# [Text segment]
++++++
0

I came across two formulas of empirical variance. My professor used this one : $$ s^2=\sum_{i=0}^k n_i(x_i-m)^2 $$ with $m$ being the mean of the series. But it didn't make much sense to me and when I looked on the internet I found this more common formula: $$ s^2=\sum_{i=0}^n(x_i-m)^2 $$ Now I'm confused as to what formula to use and what's the difference between the two.

Richard Hardy
  • 54,375
  • 10
  • 95
  • 219
wageeh
  • 147
  • 4

2 Answers2

3

Of course, $ k $ will be the number of groups (repeated measures) and $ n_i $ the number of repeated measures from that observation.

For example, consider the following vector $ X = (1,2,2,3,3,3) $. The sum of squares by the second formula will be $$ s ^ 2 = \sum_ {i = 6} (x_i- \mu) = 1.778 + 0.111 + 0.111+ 0.444 + 0.444 + 0.444 = 3.333 $$ Do you notice the repeated measures in the formula? The first formula follows from the grouping of these measures. $$ s ^ 2 = \sum_ {k} n_i(x_i- \mu) = 1.778 + 2 \times 0.111 + 3 \times 0.444 = 3.333 $$

jassis
  • 532
  • 2
  • 9
2

The second formula is the general one, where $x_i$’s are the raw data, e.g. every for every $i$-th person you record their age and there’s $n$ people in your sample.
++++++
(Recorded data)
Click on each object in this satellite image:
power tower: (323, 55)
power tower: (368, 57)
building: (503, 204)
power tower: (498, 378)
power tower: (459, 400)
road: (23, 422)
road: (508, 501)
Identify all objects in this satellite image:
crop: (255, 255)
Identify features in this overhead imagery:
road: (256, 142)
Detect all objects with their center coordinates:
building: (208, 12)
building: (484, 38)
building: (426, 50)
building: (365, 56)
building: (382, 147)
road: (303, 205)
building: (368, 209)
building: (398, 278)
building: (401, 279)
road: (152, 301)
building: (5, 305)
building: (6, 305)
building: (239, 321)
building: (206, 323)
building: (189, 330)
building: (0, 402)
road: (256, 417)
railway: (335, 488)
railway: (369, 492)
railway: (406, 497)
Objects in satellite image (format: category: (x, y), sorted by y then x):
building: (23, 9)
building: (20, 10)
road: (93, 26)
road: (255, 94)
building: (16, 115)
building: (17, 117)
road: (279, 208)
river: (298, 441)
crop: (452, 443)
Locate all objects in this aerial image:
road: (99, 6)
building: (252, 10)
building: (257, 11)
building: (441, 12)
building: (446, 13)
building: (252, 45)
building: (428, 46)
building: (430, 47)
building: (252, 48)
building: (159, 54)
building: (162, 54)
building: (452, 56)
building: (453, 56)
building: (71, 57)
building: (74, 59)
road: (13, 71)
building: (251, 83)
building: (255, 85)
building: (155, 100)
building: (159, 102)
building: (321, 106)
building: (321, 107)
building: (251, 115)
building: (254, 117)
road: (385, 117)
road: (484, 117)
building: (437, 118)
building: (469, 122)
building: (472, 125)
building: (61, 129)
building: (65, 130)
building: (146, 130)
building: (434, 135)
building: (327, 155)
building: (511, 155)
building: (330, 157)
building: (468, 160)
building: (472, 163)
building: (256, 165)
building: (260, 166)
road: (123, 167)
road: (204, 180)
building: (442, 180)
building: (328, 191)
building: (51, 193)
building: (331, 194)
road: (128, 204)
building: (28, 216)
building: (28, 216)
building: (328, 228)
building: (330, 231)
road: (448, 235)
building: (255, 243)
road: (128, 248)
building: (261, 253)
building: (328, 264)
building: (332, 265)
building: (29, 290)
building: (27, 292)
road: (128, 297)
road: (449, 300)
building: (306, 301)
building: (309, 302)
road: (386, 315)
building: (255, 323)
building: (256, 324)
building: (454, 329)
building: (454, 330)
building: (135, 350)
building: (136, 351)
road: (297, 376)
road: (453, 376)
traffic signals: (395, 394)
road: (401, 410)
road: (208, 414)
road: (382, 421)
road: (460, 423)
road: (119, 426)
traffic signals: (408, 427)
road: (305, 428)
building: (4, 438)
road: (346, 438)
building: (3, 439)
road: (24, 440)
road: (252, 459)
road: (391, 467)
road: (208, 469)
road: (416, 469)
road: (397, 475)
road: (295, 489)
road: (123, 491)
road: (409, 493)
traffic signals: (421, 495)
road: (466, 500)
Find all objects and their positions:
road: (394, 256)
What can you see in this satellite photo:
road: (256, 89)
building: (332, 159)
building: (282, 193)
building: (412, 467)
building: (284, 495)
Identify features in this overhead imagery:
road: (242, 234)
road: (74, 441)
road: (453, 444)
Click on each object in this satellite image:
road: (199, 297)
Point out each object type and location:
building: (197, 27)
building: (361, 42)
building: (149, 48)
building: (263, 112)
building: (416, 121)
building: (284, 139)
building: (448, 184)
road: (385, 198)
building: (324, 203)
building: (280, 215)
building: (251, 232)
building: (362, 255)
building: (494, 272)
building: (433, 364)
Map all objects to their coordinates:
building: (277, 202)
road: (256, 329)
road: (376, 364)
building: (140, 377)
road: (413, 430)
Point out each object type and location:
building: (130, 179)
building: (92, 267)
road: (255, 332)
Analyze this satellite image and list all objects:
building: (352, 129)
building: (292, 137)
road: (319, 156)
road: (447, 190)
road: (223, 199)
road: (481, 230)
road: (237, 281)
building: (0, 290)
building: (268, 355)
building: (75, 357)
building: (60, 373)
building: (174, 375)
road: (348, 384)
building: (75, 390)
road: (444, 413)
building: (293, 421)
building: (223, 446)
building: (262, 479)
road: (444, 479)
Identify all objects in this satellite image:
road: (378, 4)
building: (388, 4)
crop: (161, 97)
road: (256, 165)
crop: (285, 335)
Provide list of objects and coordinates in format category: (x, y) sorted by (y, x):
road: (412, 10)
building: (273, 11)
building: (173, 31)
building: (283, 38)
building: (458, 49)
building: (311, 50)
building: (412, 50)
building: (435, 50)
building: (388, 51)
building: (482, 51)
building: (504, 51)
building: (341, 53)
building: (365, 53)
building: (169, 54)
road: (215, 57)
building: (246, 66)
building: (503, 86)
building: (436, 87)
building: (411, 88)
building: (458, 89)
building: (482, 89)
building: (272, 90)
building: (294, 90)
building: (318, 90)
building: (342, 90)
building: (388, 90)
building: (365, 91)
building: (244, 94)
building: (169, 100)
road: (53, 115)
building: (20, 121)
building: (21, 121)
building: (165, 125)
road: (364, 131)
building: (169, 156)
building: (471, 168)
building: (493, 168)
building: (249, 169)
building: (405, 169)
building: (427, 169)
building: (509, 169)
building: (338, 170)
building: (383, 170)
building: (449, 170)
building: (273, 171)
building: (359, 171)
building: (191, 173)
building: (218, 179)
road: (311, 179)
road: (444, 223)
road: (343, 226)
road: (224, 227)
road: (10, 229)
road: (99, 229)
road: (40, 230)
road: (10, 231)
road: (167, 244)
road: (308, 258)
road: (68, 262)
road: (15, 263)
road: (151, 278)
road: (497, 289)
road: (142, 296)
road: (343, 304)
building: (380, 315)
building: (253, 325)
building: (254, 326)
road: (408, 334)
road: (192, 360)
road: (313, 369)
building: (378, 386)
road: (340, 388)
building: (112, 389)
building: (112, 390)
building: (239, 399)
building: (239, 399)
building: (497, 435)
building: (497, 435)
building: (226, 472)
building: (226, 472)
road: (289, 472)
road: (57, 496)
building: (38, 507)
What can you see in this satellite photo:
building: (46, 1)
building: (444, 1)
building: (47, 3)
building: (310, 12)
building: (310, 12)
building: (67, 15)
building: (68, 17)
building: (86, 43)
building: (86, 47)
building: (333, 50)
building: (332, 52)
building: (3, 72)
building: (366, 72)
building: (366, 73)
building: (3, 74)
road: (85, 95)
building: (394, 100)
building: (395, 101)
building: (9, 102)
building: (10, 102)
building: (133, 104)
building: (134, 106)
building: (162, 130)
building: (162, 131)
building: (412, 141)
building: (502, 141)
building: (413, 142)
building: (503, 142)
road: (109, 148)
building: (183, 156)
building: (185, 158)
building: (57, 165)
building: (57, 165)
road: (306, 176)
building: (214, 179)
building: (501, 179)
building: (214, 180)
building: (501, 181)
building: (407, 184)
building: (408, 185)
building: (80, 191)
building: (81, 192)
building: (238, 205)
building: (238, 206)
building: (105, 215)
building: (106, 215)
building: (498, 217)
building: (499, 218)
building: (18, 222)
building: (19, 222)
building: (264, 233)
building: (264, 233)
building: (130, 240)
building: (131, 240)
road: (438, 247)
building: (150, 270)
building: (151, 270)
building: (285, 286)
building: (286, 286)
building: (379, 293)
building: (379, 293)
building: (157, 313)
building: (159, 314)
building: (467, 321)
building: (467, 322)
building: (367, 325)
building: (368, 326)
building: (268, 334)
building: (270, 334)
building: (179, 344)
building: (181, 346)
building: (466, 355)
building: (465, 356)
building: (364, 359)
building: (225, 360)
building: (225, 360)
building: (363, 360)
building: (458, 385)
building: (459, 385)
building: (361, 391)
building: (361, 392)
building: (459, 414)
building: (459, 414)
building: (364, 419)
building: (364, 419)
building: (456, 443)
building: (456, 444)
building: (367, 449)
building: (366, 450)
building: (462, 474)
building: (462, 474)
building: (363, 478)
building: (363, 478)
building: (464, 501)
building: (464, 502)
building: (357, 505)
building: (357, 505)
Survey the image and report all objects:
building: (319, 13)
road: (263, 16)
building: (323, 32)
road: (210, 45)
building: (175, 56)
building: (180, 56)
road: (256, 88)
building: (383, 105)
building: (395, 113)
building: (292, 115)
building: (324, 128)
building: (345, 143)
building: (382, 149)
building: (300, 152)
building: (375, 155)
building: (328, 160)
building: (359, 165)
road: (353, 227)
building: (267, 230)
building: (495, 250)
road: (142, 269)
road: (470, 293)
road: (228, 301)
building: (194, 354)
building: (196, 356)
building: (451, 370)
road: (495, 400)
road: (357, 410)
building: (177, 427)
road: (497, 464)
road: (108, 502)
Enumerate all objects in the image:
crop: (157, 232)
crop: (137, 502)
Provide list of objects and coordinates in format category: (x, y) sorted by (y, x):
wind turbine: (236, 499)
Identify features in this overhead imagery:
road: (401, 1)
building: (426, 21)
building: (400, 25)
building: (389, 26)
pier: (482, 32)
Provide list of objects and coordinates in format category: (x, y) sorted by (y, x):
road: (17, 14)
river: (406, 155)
++++++
# [Brief 1]
Update the stretch of the empirical variance thread from "I came across" through "between the two.", changing "professor" to "instructor".
# [Brief 2]
In the empirical variance thread, what does the first answer say $k$ stands for?
These records come from a source separate from the empirical variance thread.

# [Task result 1]
I came across two formulas of empirical variance. My instructor used this one : $$ s^2=\sum_{i=0}^k n_i(x_i-m)^2 $$ with $m$ being the mean of the series. But it didn't make much sense to me and when I looked on the internet I found this more common formula: $$ s^2=\sum_{i=0}^n(x_i-m)^2 $$ Now I'm confused as to what formula to use and what's the difference between the two.

# [Task result 2]
The number of groups (repeated measures).